> WORK INSTRUCTIONS: Your task is to filter the entries and copy every line containing the string "from".

> GIVEN ENTRIES:
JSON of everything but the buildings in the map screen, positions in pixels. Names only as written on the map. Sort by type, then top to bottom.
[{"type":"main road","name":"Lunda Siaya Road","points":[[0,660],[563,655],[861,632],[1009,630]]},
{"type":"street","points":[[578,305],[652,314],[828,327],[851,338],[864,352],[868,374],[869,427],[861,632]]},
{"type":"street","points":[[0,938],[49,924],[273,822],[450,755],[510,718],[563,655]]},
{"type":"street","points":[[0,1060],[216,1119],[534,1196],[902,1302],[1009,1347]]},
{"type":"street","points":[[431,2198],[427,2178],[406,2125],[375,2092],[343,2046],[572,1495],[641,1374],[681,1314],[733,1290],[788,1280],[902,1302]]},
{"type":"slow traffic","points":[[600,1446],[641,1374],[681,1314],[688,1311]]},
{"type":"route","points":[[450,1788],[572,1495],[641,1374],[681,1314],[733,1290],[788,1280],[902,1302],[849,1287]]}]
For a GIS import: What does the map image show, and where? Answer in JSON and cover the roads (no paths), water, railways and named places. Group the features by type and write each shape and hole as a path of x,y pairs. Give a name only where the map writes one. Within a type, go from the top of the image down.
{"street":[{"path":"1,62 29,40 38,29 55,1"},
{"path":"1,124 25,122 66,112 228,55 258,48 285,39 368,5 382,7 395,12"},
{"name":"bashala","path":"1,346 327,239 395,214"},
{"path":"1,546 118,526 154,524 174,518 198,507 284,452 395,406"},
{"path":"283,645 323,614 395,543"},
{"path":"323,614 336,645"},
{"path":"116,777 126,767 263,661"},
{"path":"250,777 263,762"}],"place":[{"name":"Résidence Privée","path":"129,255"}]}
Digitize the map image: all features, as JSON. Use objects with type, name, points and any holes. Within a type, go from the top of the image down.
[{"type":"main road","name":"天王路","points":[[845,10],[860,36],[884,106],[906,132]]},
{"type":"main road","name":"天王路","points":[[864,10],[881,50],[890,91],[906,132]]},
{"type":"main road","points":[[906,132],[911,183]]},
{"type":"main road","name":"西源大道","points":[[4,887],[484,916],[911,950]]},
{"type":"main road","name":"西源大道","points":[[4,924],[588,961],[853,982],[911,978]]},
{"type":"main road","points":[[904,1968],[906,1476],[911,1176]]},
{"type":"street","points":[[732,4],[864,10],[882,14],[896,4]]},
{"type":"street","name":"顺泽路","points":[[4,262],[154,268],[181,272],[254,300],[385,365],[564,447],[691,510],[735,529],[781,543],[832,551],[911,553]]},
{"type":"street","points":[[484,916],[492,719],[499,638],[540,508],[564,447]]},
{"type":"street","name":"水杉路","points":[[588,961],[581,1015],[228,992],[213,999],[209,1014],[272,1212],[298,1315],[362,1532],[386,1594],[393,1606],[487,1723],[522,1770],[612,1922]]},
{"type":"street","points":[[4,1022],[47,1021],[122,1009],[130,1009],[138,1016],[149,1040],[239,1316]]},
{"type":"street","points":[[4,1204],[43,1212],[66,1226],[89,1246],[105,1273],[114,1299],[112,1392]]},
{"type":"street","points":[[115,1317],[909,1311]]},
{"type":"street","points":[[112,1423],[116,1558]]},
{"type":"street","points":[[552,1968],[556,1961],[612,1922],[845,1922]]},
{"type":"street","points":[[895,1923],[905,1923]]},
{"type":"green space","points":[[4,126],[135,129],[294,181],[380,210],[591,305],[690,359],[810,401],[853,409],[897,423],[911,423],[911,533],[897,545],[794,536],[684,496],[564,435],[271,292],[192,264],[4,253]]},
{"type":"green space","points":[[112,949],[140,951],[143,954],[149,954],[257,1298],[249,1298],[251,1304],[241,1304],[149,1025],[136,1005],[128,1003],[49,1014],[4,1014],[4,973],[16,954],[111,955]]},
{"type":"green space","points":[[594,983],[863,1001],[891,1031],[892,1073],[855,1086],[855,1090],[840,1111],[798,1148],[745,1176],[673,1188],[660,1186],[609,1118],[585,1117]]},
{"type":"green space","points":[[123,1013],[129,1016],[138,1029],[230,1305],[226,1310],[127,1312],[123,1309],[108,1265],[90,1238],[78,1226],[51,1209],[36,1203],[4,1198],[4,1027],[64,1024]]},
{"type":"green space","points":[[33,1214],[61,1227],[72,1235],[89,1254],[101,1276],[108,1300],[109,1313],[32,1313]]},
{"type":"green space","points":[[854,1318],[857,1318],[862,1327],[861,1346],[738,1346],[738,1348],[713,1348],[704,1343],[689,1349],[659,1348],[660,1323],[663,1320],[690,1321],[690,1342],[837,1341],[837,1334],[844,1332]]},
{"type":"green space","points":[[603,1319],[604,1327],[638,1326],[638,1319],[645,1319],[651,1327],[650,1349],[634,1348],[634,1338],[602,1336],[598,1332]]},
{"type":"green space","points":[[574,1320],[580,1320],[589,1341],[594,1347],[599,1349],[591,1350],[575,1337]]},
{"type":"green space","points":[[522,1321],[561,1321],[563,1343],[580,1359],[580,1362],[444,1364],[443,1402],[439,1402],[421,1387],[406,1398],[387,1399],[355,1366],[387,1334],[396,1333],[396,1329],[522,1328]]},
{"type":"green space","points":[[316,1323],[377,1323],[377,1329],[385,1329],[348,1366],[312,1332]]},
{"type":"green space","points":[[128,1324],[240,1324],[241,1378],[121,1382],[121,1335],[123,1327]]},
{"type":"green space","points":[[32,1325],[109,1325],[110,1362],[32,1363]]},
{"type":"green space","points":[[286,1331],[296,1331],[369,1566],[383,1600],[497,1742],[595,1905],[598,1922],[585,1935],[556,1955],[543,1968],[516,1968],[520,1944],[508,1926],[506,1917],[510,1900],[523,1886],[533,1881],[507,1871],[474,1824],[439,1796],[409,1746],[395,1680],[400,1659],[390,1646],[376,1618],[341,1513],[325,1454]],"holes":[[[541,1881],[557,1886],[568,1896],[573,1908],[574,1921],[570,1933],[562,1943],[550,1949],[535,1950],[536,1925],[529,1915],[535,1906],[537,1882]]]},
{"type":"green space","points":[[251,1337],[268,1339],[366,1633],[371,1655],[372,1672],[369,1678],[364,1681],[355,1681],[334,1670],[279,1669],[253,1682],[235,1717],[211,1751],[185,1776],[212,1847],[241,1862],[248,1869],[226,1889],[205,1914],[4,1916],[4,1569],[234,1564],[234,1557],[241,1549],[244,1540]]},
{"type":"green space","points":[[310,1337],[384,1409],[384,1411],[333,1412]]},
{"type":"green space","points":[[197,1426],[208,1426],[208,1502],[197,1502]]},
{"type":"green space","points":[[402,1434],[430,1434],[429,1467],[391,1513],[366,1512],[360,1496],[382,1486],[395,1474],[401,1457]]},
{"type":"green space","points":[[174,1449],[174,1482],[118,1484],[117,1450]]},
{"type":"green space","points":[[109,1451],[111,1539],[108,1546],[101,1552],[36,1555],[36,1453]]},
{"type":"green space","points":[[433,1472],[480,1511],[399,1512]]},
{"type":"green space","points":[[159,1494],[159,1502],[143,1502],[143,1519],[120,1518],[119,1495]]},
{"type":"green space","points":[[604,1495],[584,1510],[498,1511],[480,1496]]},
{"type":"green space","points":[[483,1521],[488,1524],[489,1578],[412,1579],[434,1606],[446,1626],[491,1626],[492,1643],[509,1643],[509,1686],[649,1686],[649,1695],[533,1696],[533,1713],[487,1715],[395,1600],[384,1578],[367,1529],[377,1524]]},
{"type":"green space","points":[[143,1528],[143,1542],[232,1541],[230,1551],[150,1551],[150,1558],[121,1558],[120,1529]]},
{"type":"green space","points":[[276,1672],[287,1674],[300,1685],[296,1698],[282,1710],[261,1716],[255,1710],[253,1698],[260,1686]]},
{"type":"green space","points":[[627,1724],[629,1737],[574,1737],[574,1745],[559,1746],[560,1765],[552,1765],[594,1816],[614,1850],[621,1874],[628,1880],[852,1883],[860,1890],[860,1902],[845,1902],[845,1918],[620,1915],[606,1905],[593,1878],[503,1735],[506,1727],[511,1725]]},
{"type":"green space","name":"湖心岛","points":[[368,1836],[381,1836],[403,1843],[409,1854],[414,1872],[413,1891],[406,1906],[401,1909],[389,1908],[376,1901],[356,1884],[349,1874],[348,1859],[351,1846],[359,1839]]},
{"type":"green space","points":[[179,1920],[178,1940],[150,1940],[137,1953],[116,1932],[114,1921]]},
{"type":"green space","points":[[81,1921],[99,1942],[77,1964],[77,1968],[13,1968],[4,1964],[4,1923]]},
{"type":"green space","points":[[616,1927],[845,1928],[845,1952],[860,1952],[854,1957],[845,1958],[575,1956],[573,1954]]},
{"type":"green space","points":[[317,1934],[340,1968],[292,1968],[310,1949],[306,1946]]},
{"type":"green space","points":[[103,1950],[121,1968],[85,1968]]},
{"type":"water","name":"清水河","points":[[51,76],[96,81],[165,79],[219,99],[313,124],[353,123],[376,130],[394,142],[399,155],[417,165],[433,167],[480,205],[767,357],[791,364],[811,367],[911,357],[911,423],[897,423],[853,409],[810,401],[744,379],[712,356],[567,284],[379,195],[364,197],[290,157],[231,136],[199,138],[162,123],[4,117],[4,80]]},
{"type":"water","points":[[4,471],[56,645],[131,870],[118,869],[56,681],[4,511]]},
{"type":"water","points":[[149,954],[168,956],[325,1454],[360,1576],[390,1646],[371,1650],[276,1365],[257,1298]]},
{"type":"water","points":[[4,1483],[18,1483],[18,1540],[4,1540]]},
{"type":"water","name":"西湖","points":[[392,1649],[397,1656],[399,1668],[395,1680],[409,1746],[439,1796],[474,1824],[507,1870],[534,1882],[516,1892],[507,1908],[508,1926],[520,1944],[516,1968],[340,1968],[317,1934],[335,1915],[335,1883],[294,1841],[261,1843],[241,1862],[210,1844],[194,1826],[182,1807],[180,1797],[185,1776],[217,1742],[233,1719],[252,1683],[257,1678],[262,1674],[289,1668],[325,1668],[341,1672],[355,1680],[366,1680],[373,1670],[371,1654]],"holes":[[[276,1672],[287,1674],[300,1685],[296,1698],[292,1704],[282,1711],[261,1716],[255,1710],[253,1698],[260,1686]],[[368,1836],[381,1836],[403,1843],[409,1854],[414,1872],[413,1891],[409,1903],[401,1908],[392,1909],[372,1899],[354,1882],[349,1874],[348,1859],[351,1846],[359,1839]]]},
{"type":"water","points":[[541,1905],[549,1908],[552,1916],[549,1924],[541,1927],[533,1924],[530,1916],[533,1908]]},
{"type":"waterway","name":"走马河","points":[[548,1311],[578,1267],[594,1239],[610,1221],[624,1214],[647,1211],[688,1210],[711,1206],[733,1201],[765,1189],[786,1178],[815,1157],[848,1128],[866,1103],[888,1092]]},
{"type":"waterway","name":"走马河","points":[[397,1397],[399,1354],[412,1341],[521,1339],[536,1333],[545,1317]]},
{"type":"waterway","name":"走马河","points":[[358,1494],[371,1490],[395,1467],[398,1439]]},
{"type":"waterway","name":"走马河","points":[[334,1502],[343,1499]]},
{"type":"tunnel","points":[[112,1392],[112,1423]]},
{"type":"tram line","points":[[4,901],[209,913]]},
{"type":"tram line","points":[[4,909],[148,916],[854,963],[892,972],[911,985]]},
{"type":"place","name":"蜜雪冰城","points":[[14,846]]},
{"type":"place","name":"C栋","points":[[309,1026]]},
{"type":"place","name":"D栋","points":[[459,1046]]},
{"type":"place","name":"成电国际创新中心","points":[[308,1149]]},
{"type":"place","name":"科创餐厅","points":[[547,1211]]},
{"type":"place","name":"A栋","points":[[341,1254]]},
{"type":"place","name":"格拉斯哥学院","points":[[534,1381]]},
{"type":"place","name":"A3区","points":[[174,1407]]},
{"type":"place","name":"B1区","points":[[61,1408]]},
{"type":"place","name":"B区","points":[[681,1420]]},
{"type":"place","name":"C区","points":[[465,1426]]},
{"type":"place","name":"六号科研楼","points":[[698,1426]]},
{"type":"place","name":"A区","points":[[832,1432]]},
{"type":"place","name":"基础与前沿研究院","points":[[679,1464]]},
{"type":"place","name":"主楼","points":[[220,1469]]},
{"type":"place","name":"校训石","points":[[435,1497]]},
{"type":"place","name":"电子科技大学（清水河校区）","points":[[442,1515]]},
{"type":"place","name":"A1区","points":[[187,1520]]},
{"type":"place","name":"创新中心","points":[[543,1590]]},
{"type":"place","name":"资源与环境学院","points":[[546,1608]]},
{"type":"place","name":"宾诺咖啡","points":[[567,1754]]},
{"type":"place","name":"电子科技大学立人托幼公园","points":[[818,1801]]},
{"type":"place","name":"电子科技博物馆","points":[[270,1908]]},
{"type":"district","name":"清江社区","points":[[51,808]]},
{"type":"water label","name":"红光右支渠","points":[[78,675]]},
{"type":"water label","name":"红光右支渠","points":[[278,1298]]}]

> ANSWER BOX:
For a GIS import: What does the map image show, and where? Answer in JSON and cover the roads (no paths), water, railways and named places. Group the features by type and write each shape and hole as a path of x,y pairs. Give a name only where the map writes one. Within a type, go from the top of the image down.
Digitize the map image: all features, as JSON. Use objects with type, name, points and any holes. Within a type, go from the top of the image down.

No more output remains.